HOW TO COMPLETE THIS TASK: Present every line of the entries below as a single numbered list, omitting blank lines and leaving the pictures out.

- - - - - - -

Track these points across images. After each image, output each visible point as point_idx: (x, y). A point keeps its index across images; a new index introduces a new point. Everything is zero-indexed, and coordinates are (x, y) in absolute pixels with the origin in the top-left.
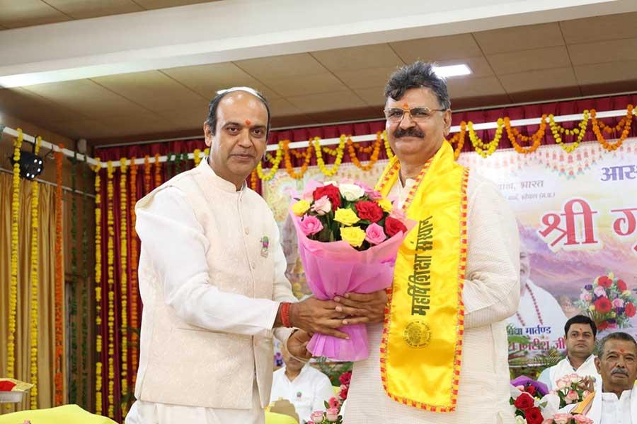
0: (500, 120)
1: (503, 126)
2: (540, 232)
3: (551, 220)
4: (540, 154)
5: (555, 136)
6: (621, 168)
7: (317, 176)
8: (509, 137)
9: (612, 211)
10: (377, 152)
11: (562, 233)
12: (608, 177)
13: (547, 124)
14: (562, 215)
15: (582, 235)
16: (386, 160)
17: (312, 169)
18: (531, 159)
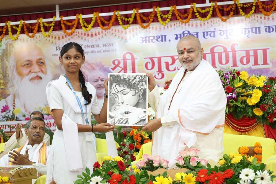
0: (95, 13)
1: (96, 16)
2: (111, 68)
3: (116, 63)
4: (112, 30)
5: (119, 21)
6: (149, 37)
7: (9, 40)
8: (98, 22)
9: (145, 58)
10: (36, 28)
11: (121, 69)
12: (143, 41)
13: (116, 15)
14: (121, 60)
15: (130, 70)
16: (41, 33)
17: (6, 37)
18: (108, 32)
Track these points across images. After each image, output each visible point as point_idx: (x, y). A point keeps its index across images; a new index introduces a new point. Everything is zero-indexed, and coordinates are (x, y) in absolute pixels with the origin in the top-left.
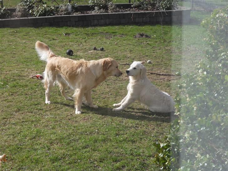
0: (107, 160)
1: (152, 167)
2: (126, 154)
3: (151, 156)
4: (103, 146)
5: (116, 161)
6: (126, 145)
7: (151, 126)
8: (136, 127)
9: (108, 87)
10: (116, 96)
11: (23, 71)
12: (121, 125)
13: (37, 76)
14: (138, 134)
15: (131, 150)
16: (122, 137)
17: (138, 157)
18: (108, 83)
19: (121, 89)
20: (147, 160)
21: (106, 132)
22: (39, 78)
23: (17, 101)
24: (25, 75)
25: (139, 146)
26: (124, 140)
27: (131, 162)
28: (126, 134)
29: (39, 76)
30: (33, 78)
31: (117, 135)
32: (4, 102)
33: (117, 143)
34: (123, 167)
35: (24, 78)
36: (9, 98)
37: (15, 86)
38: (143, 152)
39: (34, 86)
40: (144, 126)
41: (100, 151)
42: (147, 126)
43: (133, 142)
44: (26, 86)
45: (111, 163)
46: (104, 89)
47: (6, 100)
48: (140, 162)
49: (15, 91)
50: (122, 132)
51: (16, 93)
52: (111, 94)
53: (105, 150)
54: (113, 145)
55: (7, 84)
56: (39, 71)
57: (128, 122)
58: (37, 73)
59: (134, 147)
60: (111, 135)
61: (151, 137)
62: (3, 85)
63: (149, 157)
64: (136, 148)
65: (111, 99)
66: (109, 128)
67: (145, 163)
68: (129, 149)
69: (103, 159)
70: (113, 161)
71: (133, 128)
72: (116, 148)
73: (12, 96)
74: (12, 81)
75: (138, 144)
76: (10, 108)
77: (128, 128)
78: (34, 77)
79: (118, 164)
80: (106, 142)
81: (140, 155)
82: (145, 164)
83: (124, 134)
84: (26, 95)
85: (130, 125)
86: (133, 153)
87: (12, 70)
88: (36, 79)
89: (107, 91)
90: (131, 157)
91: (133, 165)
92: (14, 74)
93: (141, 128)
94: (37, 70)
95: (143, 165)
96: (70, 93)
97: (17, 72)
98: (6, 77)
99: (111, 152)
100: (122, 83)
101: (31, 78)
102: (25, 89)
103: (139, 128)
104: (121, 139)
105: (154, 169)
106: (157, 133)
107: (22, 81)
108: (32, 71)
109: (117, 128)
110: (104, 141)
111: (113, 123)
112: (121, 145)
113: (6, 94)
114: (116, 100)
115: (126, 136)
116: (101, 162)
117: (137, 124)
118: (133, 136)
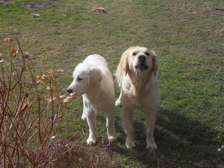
0: (169, 98)
1: (215, 107)
2: (189, 92)
3: (214, 96)
4: (165, 84)
5: (178, 99)
6: (188, 83)
7: (215, 64)
8: (199, 65)
9: (171, 22)
10: (179, 32)
11: (85, 4)
12: (183, 62)
13: (99, 10)
14: (201, 72)
15: (194, 88)
16: (184, 75)
17: (201, 96)
18: (171, 19)
19: (184, 25)
20: (210, 99)
21: (168, 69)
22: (101, 12)
23: (80, 35)
24: (88, 7)
25: (202, 85)
26: (186, 78)
27: (194, 100)
28: (189, 72)
29: (101, 9)
30: (95, 12)
31: (179, 72)
32: (68, 35)
33: (180, 80)
34: (186, 105)
35: (86, 11)
36: (73, 31)
37: (77, 19)
38: (207, 91)
39: (97, 20)
40: (207, 64)
41: (162, 88)
42: (211, 64)
43: (196, 80)
44: (89, 19)
45: (173, 100)
46: (167, 25)
47: (70, 33)
48: (204, 101)
49: (77, 24)
50: (184, 70)
51: (79, 26)
52: (174, 30)
53: (167, 87)
54: (175, 83)
55: (70, 17)
56: (101, 4)
57: (191, 60)
58: (99, 6)
59: (197, 85)
60: (174, 72)
61: (215, 76)
62: (67, 18)
63: (212, 96)
64: (198, 87)
65: (173, 35)
66: (171, 65)
67: (208, 102)
68: (192, 88)
69: (165, 97)
70: (175, 99)
71: (196, 66)
72: (178, 86)
73: (75, 29)
74: (75, 13)
75: (201, 83)
76: (73, 42)
77: (191, 66)
78: (97, 11)
79: (180, 102)
80: (168, 79)
81: (203, 94)
82: (208, 104)
83: (186, 72)
84: (89, 28)
85: (193, 63)
86: (196, 91)
87: (75, 2)
88: (98, 13)
89: (170, 27)
90: (193, 95)
91: (196, 104)
92: (77, 6)
93: (204, 66)
94: (99, 3)
95: (206, 104)
96: (131, 28)
97: (80, 5)
98: (69, 10)
99: (173, 90)
100: (185, 19)
101: (93, 11)
102: (88, 22)
103: (202, 66)
104: (184, 76)
105: (217, 108)
106: (221, 71)
107: (84, 14)
108: (95, 4)
109: (180, 65)
110: (166, 78)
111: (175, 60)
112: (183, 83)
113: (69, 27)
114: (178, 36)
115: (188, 74)
116: (162, 99)
117: (201, 62)
118: (196, 74)
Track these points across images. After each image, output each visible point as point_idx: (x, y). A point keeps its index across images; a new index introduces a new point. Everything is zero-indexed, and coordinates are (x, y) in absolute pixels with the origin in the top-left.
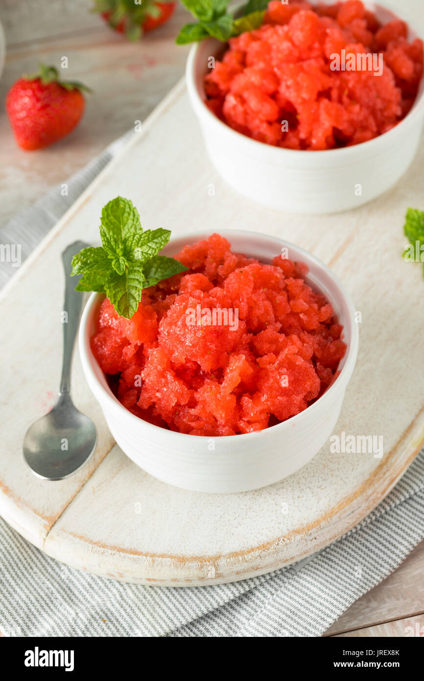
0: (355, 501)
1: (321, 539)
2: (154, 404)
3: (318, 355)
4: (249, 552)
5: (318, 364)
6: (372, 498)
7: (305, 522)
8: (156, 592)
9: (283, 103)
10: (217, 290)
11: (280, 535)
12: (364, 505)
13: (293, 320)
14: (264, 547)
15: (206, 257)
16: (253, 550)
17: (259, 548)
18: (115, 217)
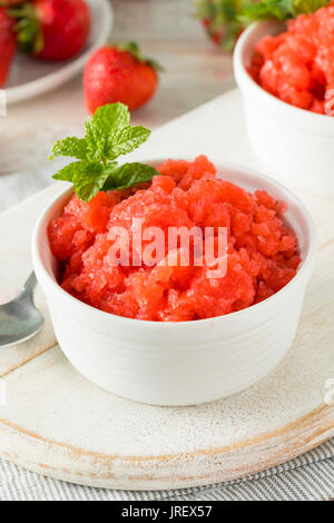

- - - - - - -

ANSWER BOX:
1. Track these points across images. After each image, output each visible point as point_idx: (x, y). A point keeps its index across images; a new index introduces a new point. Everything is zero-indexed, and coordinates are (x, y) in absolute pixels with the origin in the top-left.
2. 0: (500, 120)
3. 1: (503, 126)
4. 2: (540, 232)
5. 3: (551, 220)
6. 4: (540, 154)
7. 5: (555, 136)
8. 6: (621, 168)
9. 7: (317, 176)
10. 8: (509, 137)
11. 9: (612, 211)
12. 10: (377, 152)
13. 11: (562, 233)
14. 12: (608, 177)
15. 13: (547, 124)
16. 14: (562, 215)
17. 15: (582, 235)
18. 16: (386, 160)
19. 17: (312, 169)
20. 18: (531, 159)
21. 0: (95, 13)
22. 1: (96, 16)
23. 2: (111, 68)
24. 3: (116, 63)
25. 4: (112, 30)
26. 5: (119, 21)
27. 6: (149, 37)
28. 7: (9, 40)
29. 8: (98, 22)
30. 9: (145, 58)
31. 10: (36, 28)
32. 11: (121, 69)
33. 12: (143, 41)
34. 13: (116, 15)
35. 14: (121, 60)
36. 15: (130, 70)
37. 16: (41, 33)
38. 17: (6, 37)
39. 18: (108, 32)
40. Track these points across images. After each image, output each visible point as point_idx: (x, y). A point keeps its index across images; a new index introduces a new point. Everything is zero-indexed, and coordinates are (x, y) in absolute pixels with the origin in the top-left.
41. 0: (107, 160)
42. 1: (152, 167)
43. 2: (126, 154)
44. 3: (151, 156)
45. 4: (103, 146)
46. 5: (116, 161)
47. 6: (126, 145)
48. 7: (151, 126)
49. 8: (136, 127)
50. 9: (108, 87)
51. 10: (116, 96)
52. 11: (23, 71)
53. 12: (121, 125)
54. 13: (37, 76)
55. 14: (138, 134)
56. 15: (131, 150)
57. 16: (122, 137)
58. 17: (138, 157)
59. 18: (108, 83)
60. 19: (121, 89)
61. 20: (147, 160)
62. 21: (106, 132)
63. 22: (39, 78)
64. 23: (17, 101)
65. 24: (25, 75)
66. 25: (139, 146)
67. 26: (124, 140)
68. 27: (131, 162)
69. 28: (126, 134)
70. 29: (39, 76)
71. 30: (33, 78)
72. 31: (117, 135)
73. 32: (4, 102)
74. 33: (117, 143)
75. 34: (123, 167)
76. 35: (24, 78)
77. 36: (9, 98)
78. 37: (15, 86)
79. 38: (143, 152)
80. 39: (34, 86)
81. 40: (144, 126)
82. 41: (100, 151)
83. 42: (147, 126)
84. 43: (133, 142)
85. 44: (26, 86)
86. 45: (111, 163)
87. 46: (104, 89)
88. 47: (6, 100)
89. 48: (140, 162)
90. 49: (15, 91)
91. 50: (122, 132)
92. 51: (16, 93)
93. 52: (111, 94)
94. 53: (105, 150)
95. 54: (113, 145)
96. 55: (7, 84)
97. 56: (39, 71)
98. 57: (128, 122)
99. 58: (37, 73)
100. 59: (134, 147)
101. 60: (111, 135)
102. 61: (151, 137)
103. 62: (3, 85)
104. 63: (149, 157)
105. 64: (136, 148)
106. 65: (111, 99)
107. 66: (109, 128)
108. 67: (145, 163)
109. 68: (129, 149)
110. 69: (103, 159)
111. 70: (113, 161)
112. 71: (133, 128)
113. 72: (116, 148)
114. 73: (12, 96)
115. 74: (12, 81)
116. 75: (138, 144)
117. 76: (10, 108)
118. 77: (128, 128)
119. 78: (34, 77)
120. 79: (118, 164)
121. 80: (106, 142)
122. 81: (140, 155)
123. 82: (145, 164)
124. 83: (124, 134)
125. 84: (26, 95)
126. 85: (130, 125)
127. 86: (133, 153)
128. 87: (12, 70)
129. 88: (36, 79)
130. 89: (107, 91)
131. 90: (131, 157)
132. 91: (133, 165)
133. 92: (14, 74)
134. 93: (141, 128)
135. 94: (37, 70)
136. 95: (143, 165)
137. 96: (70, 93)
138. 97: (17, 72)
139. 98: (6, 77)
140. 99: (111, 152)
141. 100: (122, 83)
142. 101: (31, 78)
143. 102: (25, 89)
144. 103: (139, 128)
145. 104: (121, 139)
146. 105: (154, 169)
147. 106: (157, 133)
148. 107: (22, 81)
149. 108: (32, 71)
150. 109: (117, 128)
151. 110: (104, 141)
152. 111: (113, 123)
153. 112: (121, 145)
154. 113: (6, 94)
155. 114: (116, 100)
156. 115: (126, 136)
157. 116: (101, 162)
158. 117: (137, 124)
159. 118: (133, 136)
160. 0: (169, 98)
161. 1: (215, 107)
162. 2: (189, 92)
163. 3: (214, 96)
164. 4: (165, 84)
165. 5: (178, 99)
166. 6: (188, 83)
167. 7: (215, 64)
168. 8: (199, 65)
169. 9: (171, 22)
170. 10: (179, 32)
171. 11: (85, 4)
172. 12: (183, 62)
173. 13: (99, 10)
174. 14: (201, 72)
175. 15: (194, 88)
176. 16: (184, 75)
177. 17: (201, 96)
178. 18: (171, 19)
179. 19: (184, 25)
180. 20: (210, 99)
181. 21: (168, 69)
182. 22: (101, 12)
183. 23: (80, 35)
184. 24: (88, 7)
185. 25: (202, 85)
186. 26: (186, 78)
187. 27: (194, 100)
188. 28: (189, 72)
189. 29: (101, 9)
190. 30: (95, 12)
191. 31: (179, 72)
192. 32: (68, 35)
193. 33: (180, 80)
194. 34: (186, 105)
195. 35: (86, 11)
196. 36: (73, 31)
197. 37: (77, 19)
198. 38: (207, 91)
199. 39: (97, 20)
200. 40: (207, 64)
201. 41: (162, 88)
202. 42: (211, 64)
203. 43: (196, 80)
204. 44: (89, 19)
205. 45: (173, 100)
206. 46: (167, 25)
207. 47: (70, 33)
208. 48: (204, 101)
209. 49: (77, 24)
210. 50: (184, 70)
211. 51: (79, 26)
212. 52: (174, 30)
213. 53: (167, 87)
214. 54: (175, 83)
215. 55: (70, 17)
216. 56: (101, 4)
217. 57: (191, 60)
218. 58: (99, 6)
219. 59: (197, 85)
220. 60: (174, 72)
221. 61: (215, 76)
222. 62: (67, 18)
223. 63: (212, 96)
224. 64: (198, 87)
225. 65: (173, 35)
226. 66: (171, 65)
227. 67: (208, 102)
228. 68: (192, 88)
229. 69: (165, 97)
230. 70: (175, 99)
231. 71: (196, 66)
232. 72: (178, 86)
233. 73: (75, 29)
234. 74: (75, 13)
235. 75: (201, 83)
236. 76: (73, 42)
237. 77: (191, 66)
238. 78: (97, 11)
239. 79: (180, 102)
240. 80: (168, 79)
241. 81: (203, 94)
242. 82: (208, 104)
243. 83: (186, 72)
244. 84: (89, 28)
245. 85: (193, 63)
246. 86: (196, 91)
247. 87: (75, 2)
248. 88: (98, 13)
249. 89: (170, 27)
250. 90: (193, 95)
251. 91: (196, 104)
252. 92: (77, 6)
253. 93: (204, 66)
254. 94: (99, 3)
255. 95: (206, 104)
256. 96: (131, 28)
257. 97: (80, 5)
258. 98: (69, 10)
259. 99: (173, 90)
260. 100: (185, 19)
261. 101: (93, 11)
262. 102: (88, 22)
263. 103: (202, 66)
264. 104: (184, 76)
265. 105: (217, 108)
266. 106: (221, 71)
267. 107: (84, 14)
268. 108: (95, 4)
269. 109: (180, 65)
270. 110: (166, 78)
271. 111: (175, 60)
272. 112: (183, 83)
273. 113: (69, 27)
274. 114: (178, 36)
275. 115: (188, 74)
276. 116: (162, 99)
277. 117: (201, 62)
278. 118: (196, 74)
279. Track these points across images. After each image, output each visible point as point_idx: (x, y). A point keeps its index across images; a new index introduces a new point. Everything is zero-indexed, and coordinates are (x, y) in absolute pixels with the origin in the top-left.
280. 0: (355, 501)
281. 1: (321, 539)
282. 2: (154, 404)
283. 3: (318, 355)
284. 4: (249, 552)
285. 5: (318, 364)
286. 6: (372, 498)
287. 7: (305, 522)
288. 8: (156, 592)
289. 9: (283, 103)
290. 10: (217, 290)
291. 11: (280, 535)
292. 12: (364, 505)
293. 13: (293, 320)
294. 14: (264, 547)
295. 15: (206, 257)
296. 16: (253, 550)
297. 17: (259, 548)
298. 18: (115, 217)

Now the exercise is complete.